Le ministère de l’Éducation des États-Unis, sous l’administration du président Donald Trump, a publié ce mercredi 3 février une mise à jour de ses lignes directrices sur la prière et l’expression religieuse protégées par la Constitution dans les écoles publiques primaires et secondaires. L’examen, requis périodiquement par la loi sur l’enseignement primaire et secondaire de 1965, réaffirme les droits du premier amendement des élèves, des parents et du personnel.

Les nouvelles règles établissent que les membres de la communauté scolaire peuvent agir et parler conformément à leurs convictions religieuses, à condition que trois conditions soient respectées : le respect des droits d’autrui, la non-participation de l’école en tant qu’institution à des activités religieuses et la garantie que l’école ne favorise pas les opinions laïques par rapport aux religieuses, ni une religion par rapport à une autre.

« Notre gouvernement est fier de soutenir les élèves, les parents et les enseignants qui souhaitent exercer leurs droits en vertu du premier amendement », a déclaré la secrétaire à l’Éducation Linda McMahon. « Nous protégerons vigoureusement ce droit dans les écoles publiques. »

Principales dispositions du guide

Les orientations détaillent la manière dont les droits religieux doivent être appliqués en milieu scolaire :

  • Prière individuelle : les élèves, les enseignants et le personnel ont le droit de prier individuellement, à condition qu’ils ne le fassent pas au nom de l’école. L’école ne peut pas parrainer des prières collectives ni contraindre les élèves à y participer.

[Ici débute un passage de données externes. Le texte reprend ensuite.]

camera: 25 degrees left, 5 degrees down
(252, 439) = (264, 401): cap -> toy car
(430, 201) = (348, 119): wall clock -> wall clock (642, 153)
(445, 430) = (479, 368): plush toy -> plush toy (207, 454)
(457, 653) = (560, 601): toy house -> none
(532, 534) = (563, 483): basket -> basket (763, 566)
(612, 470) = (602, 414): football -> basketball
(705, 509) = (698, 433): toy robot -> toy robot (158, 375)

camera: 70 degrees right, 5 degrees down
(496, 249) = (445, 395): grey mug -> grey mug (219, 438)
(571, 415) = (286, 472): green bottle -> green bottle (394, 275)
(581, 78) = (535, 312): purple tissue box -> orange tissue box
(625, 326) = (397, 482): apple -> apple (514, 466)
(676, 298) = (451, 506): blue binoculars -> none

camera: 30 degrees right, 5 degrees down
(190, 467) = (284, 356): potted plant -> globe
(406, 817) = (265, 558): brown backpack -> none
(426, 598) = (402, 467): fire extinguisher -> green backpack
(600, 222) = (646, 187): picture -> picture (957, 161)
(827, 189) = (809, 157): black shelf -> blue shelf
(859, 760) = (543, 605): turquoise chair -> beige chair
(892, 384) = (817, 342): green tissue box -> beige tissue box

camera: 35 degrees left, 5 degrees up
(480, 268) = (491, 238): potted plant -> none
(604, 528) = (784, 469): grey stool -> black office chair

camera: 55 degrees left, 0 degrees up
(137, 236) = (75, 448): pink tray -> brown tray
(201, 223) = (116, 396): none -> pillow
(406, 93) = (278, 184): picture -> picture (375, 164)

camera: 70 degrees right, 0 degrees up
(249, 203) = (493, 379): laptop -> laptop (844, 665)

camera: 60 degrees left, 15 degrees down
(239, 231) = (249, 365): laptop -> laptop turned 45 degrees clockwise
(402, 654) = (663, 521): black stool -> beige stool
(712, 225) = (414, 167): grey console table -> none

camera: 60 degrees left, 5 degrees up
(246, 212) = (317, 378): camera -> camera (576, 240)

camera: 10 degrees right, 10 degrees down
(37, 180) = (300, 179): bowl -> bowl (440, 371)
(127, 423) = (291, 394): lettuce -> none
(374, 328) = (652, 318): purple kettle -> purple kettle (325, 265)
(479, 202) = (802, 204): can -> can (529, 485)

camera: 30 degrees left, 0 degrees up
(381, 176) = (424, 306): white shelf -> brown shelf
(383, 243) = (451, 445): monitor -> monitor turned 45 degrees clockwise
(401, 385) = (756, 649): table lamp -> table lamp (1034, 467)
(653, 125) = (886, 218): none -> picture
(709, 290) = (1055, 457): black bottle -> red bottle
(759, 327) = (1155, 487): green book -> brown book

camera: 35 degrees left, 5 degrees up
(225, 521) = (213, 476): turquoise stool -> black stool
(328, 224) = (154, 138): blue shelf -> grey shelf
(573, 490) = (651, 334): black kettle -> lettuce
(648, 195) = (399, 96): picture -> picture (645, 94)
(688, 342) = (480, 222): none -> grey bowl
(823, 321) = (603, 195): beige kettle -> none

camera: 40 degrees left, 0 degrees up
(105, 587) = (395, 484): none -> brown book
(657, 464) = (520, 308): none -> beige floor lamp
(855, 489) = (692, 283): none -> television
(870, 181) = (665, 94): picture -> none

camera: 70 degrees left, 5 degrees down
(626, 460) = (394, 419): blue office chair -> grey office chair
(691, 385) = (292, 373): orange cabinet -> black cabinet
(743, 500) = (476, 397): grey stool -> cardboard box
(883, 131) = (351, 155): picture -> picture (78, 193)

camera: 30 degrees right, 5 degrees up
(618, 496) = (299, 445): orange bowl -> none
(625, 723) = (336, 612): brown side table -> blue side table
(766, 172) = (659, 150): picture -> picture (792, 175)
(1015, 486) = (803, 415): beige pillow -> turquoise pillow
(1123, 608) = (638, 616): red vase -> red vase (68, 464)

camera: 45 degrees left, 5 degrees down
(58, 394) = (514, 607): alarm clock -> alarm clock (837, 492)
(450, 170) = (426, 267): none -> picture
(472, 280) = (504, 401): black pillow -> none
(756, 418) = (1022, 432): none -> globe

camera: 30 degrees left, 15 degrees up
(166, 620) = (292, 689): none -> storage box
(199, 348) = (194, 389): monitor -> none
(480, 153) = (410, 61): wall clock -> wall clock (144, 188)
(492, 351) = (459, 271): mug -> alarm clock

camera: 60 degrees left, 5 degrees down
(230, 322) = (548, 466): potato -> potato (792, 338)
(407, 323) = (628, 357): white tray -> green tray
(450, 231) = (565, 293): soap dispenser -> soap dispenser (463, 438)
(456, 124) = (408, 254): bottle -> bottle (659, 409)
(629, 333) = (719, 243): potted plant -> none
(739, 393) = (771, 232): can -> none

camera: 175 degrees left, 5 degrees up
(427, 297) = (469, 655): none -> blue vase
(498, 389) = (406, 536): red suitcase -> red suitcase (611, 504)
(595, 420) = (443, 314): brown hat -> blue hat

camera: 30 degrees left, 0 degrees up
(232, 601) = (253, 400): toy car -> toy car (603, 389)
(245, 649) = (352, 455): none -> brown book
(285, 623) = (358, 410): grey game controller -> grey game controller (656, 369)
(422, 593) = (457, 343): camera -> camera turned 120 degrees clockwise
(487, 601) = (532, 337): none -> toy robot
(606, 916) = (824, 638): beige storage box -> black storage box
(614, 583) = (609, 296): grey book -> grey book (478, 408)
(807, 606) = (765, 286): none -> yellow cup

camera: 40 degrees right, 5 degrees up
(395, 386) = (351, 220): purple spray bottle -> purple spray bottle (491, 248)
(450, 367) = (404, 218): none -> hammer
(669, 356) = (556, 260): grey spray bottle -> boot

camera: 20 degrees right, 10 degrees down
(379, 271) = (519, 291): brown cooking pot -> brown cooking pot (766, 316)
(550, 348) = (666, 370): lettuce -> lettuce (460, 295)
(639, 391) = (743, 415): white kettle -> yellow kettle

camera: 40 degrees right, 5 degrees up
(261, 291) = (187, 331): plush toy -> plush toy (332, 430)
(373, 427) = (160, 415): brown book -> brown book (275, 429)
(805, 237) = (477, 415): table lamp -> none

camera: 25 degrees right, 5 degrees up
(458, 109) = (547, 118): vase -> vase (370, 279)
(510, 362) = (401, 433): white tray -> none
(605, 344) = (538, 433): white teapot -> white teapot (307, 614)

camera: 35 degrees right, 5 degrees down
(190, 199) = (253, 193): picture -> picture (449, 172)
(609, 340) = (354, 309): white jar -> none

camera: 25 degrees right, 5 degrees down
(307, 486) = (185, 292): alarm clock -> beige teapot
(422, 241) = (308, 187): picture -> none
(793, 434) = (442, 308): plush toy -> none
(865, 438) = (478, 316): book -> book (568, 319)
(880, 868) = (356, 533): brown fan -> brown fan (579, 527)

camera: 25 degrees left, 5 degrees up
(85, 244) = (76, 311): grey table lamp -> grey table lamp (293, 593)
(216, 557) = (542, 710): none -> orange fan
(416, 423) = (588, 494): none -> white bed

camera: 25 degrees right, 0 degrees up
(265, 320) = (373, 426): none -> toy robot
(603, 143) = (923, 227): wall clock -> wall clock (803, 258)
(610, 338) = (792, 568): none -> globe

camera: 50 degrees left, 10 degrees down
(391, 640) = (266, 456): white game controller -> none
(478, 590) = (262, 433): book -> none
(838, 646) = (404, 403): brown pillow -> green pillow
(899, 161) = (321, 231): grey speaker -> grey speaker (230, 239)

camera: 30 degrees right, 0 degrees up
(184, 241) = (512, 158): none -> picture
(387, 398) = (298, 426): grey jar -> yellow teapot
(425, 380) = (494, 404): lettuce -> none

  • Régulation de la parole : les écoles peuvent réglementer la parole, y compris la parole religieuse, qui interfère matériellement avec le travail en classe ou provoque une perturbation. Par exemple, prier à haute voix pendant un cours peut être limité si cela entrave l’apprentissage, en appliquant les mêmes critères que ceux utilisés pour les discours profanes.

  • Égalité de traitement : le discours religieux doit être traité de la même manière que le discours laïc. Un devoir scolaire à thème religieux doit être évalué selon les mêmes normes académiques qu’un devoir laïc.

  • Organisations étudiantes : les clubs religieux devraient recevoir le même niveau de reconnaissance et de soutien que les clubs laïcs.

Contexte et contexte juridiques

La mise à jour prend en compte les décisions récentes de la Cour suprême, principalement des affaires Kennedy c.District scolaire de Bremerton (2022) et Mahmoud c.Taylor (2025), qui traitait de la liberté religieuse dans les écoles.

Les orientations sont basées sur trois protections du premier amendement : la liberté d’expression, le libre exercice de la religion et l’interdiction d’établir une religion d’État. Il réaffirme également le droit des parents, reconnu par le quatorzième amendement, de diriger l’éducation de leurs enfants.

Cette décision fait suite à une série de mesures exécutives liées à la foi, notamment la création du Bureau de la foi de la Maison Blanche (février 2025) et de la Commission sur la liberté religieuse (mai 2025). Le président Donald Trump avait évoqué ces orientations lors d’un discours en septembre 2025.

Ce document remplace les directives publiées en 2023 sous l’administration précédente.